(Reuters) – Blackstone Group LP(BX.N) has three commitments so far to the yuan-denominated fund it is raising in China, it said on Thursday.
Blackstone announced plans in August to launch a 5-billion-yuan ($732 million) fund to invest primarily in the city of Shanghai. The size of the fund is limited under Chinese law to that size, Blackstone has said.
“It is still early,” Blackstone’s Chief Operating Officer Tony James said on a conference call to discuss the firm’s earnings. “We have, I think, three commitments there now, and we’re still in the market,” he said, adding that he couldn’t predict its ultimate size.
Private equity firms have been increasing their reach in the country.
Rival buyout firm Carlyle Group [CYL.UL] said earlier this week it will team up with China’s largest non-state-owned conglomerate, Fosun Group, to launch a $100 million yuan-denominated private equity fund, part of a global strategic alliance to share resources. [nTOE61N085]

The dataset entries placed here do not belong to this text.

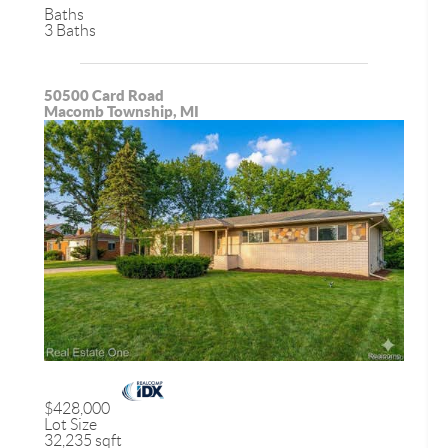
Baths
3 Baths
50500 Card Road
Macomb Township, MI
$428,000
Lot Size
32,235 sqft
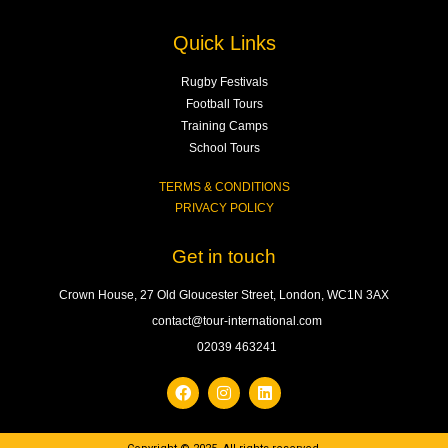
Quick Links
Rugby Festivals
Football Tours
Training Camps
School Tours
TERMS & CONDITIONS
PRIVACY POLICY
Get in touch
Crown House, 27 Old Gloucester Street, London, WC1N 3AX
contact@tour-international.com
02039 463241
F
I
L
a
n
i
c
s
n
e
t
k
b
a
e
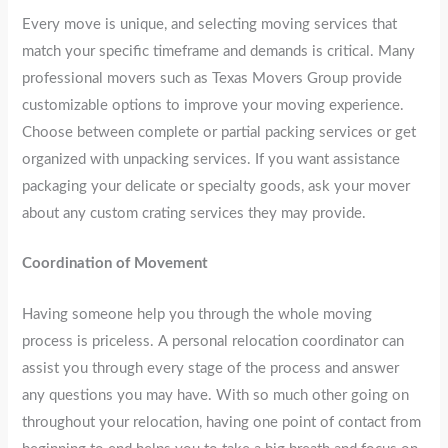
Every move is unique, and selecting moving services that
match your specific timeframe and demands is critical. Many
professional movers such as Texas Movers Group provide
customizable options to improve your moving experience.
Choose between complete or partial packing services or get
organized with unpacking services. If you want assistance
packaging your delicate or specialty goods, ask your mover
about any custom crating services they may provide.
Coordination of Movement
Having someone help you through the whole moving
process is priceless. A personal relocation coordinator can
assist you through every stage of the process and answer
any questions you may have. With so much other going on
throughout your relocation, having one point of contact from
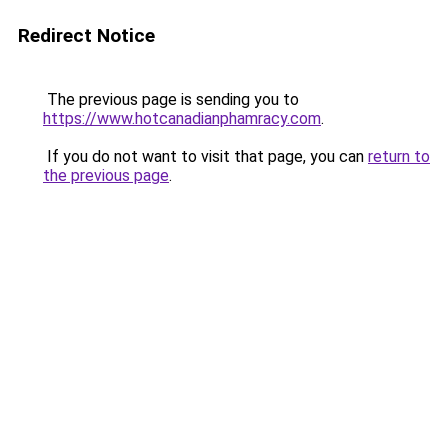
Redirect Notice
The previous page is sending you to
https://www.hotcanadianphamracy.com
.
If you do not want to visit that page, you can
return to
the previous page
.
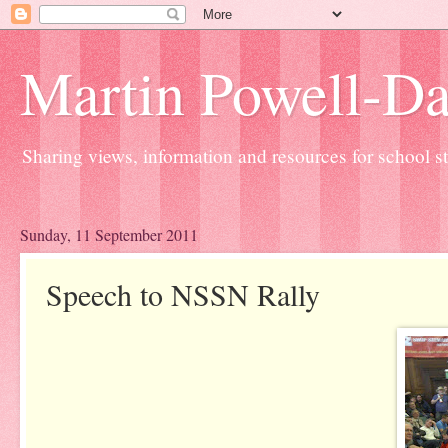
Martin Powell-Davi
Sharing views, information and resources for school sta
Sunday, 11 September 2011
Speech to NSSN Rally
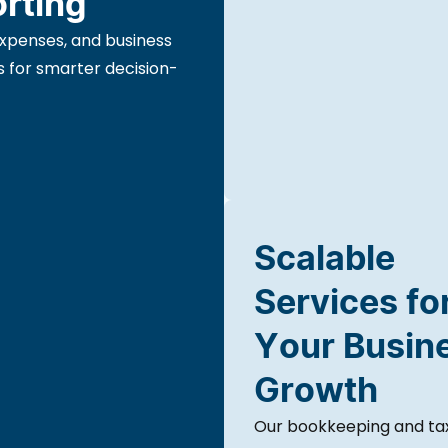
orting
expenses, and business
s for smarter decision-
Scalable
Services fo
Your Busin
Growth
Our bookkeeping and tax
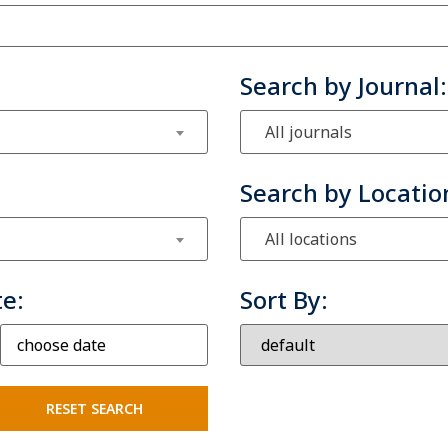
Search by Journal:
All journals
Search by Locatio
All locations
te:
Sort By:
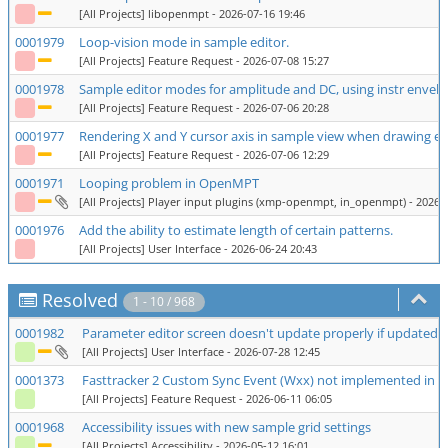
[All Projects] libopenmpt
- 2026-07-16 19:46
0001979
Loop-vision mode in sample editor.
[All Projects] Feature Request
- 2026-07-08 15:27
0001978
Sample editor modes for amplitude and DC, using instr envel
[All Projects] Feature Request
- 2026-07-06 20:28
0001977
Rendering X and Y cursor axis in sample view when drawing e
[All Projects] Feature Request
- 2026-07-06 12:29
0001971
Looping problem in OpenMPT
[All Projects] Player input plugins (xmp-openmpt, in_openmpt)
- 2026-
0001976
Add the ability to estimate length of certain patterns.
[All Projects] User Interface
- 2026-06-24 20:43
Resolved
1 - 10 / 968
0001982
Parameter editor screen doesn't update properly if updated ro
[All Projects] User Interface
- 2026-07-28 12:45
0001373
Fasttracker 2 Custom Sync Event (Wxx) not implemented in
[All Projects] Feature Request
- 2026-06-11 06:05
0001968
Accessibility issues with new sample grid settings
[All Projects] Accessibility
- 2026-05-12 16:01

One investor for Blackstone’s RMB fund is a major local developer focusing on Shanghai’s Lujiazui financial district in Pudong, the would-be Wall Street in China, said a source briefed on Blackstone’s fund-raising plan in Shanghai. He declined to be identified as he was not authorized to speak to the media.
Shanghai city’s government agreed to finance at least 20 percent of Blackstone’s RMB fund capital, the source said.